#### Records for the exercise:
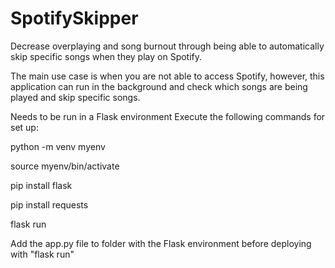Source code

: # SpotifySkipper

Decrease overplaying and song burnout through being able to automatically skip specific songs when they play on Spotify.

The main use case is when you are not able to access Spotify, however, this application can run in the background and check which songs are being played and skip specific songs.

Needs to be run in a Flask environment
Execute the following commands for set up:

python -m venv myenv

source myenv/bin/activate

pip install flask

pip install requests

flask run

Add the app.py file to folder with the Flask environment before deploying with "flask run"
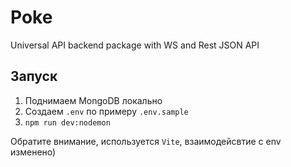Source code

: # Poke

Universal API backend package with WS and Rest JSON API

## Запуск

1. Поднимаем MongoDB локально
2. Создаем `.env` по примеру `.env.sample`
3. `npm run dev:nodemon` 

Обратите внимание, используется `Vite`, взаимодейсвтие с env изменено)

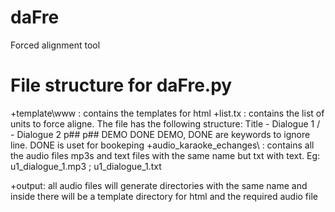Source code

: # daFre
Forced alignment tool

# File structure for daFre.py

+template\www            : contains the templates for html
+list.tx                 : contains the list of units to force aligne. The file has the following structure:
                          Title - Dialogue 1 / - Dialogue 2 p## p##  DEMO DONE
                          DEMO, DONE are keywords to ignore line. DONE is uset for bookeping
+audio_karaoke_echanges\ : contains all the audio files mp3s and text files with the same name but txt with text.
                          Eg: u1_dialogue_1.mp3 ; u1_dialogue_1.txt

+output: all audio files will generate directories with the same name and inside there will be a template directory for html and the 
        required audio file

#### What needs to be done:
Could you give the stretch from the line containing "# File structure for daFre.py" through the end of the listing again, with "keywords" swapped for "markers" and nothing else changed?

#### Response area:
# File structure for daFre.py

+template\www            : contains the templates for html
+list.tx                 : contains the list of units to force aligne. The file has the following structure:
                          Title - Dialogue 1 / - Dialogue 2 p## p##  DEMO DONE
                          DEMO, DONE are markers to ignore line. DONE is uset for bookeping
+audio_karaoke_echanges\ : contains all the audio files mp3s and text files with the same name but txt with text.
                          Eg: u1_dialogue_1.mp3 ; u1_dialogue_1.txt

+output: all audio files will generate directories with the same name and inside there will be a template directory for html and the 
        required audio file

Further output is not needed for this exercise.